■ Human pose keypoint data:
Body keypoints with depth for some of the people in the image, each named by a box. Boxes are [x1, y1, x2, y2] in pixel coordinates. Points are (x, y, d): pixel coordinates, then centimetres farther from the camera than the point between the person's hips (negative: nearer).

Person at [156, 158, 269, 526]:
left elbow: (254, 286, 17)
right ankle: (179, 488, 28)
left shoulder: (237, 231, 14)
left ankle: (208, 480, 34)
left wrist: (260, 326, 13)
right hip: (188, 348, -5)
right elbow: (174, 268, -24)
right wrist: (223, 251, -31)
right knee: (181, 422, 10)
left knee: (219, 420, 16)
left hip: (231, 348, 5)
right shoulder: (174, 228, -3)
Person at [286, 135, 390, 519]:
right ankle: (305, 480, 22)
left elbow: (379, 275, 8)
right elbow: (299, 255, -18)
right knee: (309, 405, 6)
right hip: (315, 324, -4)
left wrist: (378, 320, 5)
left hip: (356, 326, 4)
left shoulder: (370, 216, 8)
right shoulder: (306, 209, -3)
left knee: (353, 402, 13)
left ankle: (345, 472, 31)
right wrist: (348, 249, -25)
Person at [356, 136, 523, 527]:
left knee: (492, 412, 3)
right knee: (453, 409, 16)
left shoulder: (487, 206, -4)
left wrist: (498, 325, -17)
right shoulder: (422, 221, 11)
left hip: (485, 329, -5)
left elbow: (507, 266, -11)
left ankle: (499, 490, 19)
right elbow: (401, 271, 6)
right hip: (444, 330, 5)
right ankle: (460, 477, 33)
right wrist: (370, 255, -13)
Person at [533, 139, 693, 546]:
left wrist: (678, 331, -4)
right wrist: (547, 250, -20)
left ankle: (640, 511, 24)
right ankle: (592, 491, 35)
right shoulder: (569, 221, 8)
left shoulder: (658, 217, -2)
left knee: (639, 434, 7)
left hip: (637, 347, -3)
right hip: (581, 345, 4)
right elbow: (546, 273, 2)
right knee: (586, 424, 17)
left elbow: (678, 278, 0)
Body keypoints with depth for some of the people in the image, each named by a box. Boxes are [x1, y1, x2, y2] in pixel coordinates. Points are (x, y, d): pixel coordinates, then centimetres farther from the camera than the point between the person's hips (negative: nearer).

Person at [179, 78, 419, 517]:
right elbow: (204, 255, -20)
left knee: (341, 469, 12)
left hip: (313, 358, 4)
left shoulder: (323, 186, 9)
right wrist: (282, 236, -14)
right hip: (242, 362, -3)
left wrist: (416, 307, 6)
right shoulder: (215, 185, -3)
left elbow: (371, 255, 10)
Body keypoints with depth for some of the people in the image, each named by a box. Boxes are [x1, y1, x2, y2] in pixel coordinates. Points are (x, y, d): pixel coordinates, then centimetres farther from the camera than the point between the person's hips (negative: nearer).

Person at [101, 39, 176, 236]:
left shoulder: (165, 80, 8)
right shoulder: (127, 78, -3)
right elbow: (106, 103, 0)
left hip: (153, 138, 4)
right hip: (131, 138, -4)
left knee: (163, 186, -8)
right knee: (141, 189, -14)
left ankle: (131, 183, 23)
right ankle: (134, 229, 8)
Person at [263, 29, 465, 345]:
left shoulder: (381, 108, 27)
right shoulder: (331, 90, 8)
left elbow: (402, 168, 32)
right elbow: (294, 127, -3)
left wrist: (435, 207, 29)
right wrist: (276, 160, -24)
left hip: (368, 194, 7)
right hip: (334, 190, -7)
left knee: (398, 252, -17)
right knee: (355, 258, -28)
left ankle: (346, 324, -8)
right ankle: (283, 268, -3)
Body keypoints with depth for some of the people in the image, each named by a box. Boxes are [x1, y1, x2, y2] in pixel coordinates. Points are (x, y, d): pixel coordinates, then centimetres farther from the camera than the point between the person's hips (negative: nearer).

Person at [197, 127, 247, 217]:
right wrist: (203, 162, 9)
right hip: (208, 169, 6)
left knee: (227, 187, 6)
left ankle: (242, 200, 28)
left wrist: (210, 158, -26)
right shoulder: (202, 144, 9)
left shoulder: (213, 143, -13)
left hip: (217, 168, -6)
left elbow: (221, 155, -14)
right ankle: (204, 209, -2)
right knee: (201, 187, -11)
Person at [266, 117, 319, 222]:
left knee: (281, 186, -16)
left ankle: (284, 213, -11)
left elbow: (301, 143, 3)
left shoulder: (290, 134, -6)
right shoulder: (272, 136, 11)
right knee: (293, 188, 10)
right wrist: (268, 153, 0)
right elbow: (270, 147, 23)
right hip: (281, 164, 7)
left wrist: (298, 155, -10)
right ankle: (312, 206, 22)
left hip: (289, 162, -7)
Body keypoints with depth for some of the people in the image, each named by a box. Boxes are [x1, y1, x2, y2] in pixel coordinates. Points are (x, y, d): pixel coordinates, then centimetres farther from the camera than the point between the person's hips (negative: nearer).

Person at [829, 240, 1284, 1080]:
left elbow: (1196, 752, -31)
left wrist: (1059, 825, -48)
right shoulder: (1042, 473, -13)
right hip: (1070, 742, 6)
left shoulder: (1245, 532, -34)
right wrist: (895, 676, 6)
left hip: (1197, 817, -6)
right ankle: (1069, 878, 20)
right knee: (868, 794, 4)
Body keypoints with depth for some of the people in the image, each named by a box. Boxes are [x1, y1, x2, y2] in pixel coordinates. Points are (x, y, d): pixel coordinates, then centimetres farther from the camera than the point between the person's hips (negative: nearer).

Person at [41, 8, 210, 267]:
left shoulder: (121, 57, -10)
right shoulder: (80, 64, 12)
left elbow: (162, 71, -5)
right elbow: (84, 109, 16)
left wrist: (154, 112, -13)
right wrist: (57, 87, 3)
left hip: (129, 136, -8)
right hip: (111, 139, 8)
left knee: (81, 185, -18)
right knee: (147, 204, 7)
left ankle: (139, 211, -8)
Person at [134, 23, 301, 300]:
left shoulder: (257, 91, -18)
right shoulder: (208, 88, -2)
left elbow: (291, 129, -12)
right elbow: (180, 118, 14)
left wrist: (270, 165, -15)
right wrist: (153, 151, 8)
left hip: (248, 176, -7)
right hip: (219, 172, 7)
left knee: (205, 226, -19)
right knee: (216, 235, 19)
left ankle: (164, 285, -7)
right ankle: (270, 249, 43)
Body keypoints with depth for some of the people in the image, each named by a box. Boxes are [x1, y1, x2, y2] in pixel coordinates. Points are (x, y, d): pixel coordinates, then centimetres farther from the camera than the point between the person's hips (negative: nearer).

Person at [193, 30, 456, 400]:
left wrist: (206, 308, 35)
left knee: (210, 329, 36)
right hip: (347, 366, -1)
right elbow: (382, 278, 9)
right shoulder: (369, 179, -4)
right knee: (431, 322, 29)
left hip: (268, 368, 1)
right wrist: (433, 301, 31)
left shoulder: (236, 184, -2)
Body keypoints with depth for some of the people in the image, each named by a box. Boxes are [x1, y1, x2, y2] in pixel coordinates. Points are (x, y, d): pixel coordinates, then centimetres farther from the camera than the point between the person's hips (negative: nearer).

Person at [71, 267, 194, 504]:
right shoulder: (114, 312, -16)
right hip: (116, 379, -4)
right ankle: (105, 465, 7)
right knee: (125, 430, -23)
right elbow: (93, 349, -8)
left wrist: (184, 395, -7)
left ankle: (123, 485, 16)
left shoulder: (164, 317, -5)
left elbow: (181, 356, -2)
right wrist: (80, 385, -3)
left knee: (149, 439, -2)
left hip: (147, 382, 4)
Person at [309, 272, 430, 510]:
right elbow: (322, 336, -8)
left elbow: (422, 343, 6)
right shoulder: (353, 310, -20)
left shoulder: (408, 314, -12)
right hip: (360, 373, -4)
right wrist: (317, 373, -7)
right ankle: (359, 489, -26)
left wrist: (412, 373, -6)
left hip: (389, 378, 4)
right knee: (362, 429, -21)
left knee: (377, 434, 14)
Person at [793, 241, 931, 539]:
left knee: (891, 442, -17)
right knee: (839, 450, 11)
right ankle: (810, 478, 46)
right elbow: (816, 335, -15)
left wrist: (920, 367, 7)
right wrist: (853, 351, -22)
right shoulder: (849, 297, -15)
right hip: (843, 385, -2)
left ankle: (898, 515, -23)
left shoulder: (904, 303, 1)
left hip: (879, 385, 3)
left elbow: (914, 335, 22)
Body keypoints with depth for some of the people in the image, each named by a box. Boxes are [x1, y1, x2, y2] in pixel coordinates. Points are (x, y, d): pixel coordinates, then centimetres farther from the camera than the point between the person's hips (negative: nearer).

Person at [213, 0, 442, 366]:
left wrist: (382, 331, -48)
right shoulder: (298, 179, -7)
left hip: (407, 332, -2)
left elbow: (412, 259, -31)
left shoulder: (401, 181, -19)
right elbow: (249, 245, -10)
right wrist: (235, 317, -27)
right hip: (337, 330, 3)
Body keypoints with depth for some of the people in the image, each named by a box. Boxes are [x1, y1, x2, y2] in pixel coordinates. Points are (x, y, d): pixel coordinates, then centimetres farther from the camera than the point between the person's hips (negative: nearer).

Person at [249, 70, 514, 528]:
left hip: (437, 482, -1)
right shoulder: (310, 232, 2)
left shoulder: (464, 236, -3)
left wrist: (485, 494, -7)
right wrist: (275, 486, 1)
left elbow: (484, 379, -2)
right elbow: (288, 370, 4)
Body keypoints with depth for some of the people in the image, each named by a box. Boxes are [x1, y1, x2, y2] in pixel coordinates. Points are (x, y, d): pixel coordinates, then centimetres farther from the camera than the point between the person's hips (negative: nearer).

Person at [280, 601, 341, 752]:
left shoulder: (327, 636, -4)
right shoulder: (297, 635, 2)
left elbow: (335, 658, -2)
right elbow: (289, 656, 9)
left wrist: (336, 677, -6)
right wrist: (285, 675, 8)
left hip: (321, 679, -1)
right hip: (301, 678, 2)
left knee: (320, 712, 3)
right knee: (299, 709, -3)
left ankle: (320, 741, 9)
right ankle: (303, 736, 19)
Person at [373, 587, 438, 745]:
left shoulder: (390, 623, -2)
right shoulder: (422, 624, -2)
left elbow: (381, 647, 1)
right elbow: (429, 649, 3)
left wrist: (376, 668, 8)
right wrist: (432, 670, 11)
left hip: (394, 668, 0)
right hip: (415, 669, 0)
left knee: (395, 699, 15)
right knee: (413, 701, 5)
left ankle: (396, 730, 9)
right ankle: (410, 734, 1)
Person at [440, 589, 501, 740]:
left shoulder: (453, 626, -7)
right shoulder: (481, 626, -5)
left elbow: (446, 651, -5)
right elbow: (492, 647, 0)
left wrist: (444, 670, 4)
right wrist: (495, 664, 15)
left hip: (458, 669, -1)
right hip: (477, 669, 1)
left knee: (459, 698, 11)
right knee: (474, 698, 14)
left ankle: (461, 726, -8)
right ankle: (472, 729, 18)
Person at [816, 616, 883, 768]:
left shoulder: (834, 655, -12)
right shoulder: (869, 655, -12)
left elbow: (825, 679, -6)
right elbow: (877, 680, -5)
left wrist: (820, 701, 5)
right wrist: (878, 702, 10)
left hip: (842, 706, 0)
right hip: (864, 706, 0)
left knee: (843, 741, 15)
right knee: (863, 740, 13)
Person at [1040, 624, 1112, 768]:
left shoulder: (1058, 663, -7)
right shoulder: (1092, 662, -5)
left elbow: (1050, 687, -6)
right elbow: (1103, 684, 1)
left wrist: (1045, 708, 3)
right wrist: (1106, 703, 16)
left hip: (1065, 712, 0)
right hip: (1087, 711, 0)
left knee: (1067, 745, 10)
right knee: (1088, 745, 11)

■ ACTIVITY:
Print the rows again word for word, starting at the line containing "left elbow: (412, 259, -31)" and ending at the line containing "left hip: (437, 482, -1)", both lines included.

■ EXERCISE SOLUTION:
left elbow: (412, 259, -31)
left shoulder: (401, 181, -19)
right elbow: (249, 245, -10)
right wrist: (235, 317, -27)
right hip: (337, 330, 3)
Body keypoints with depth for some of the people in the image, each named by a box. Boxes are [x1, y1, x2, y2] in pixel coordinates. Points are (x, y, d): pixel coordinates, then centimetres farther from the camera than the point between the person's hips (negative: nearer).

Person at [249, 70, 514, 528]:
left hip: (437, 482, -1)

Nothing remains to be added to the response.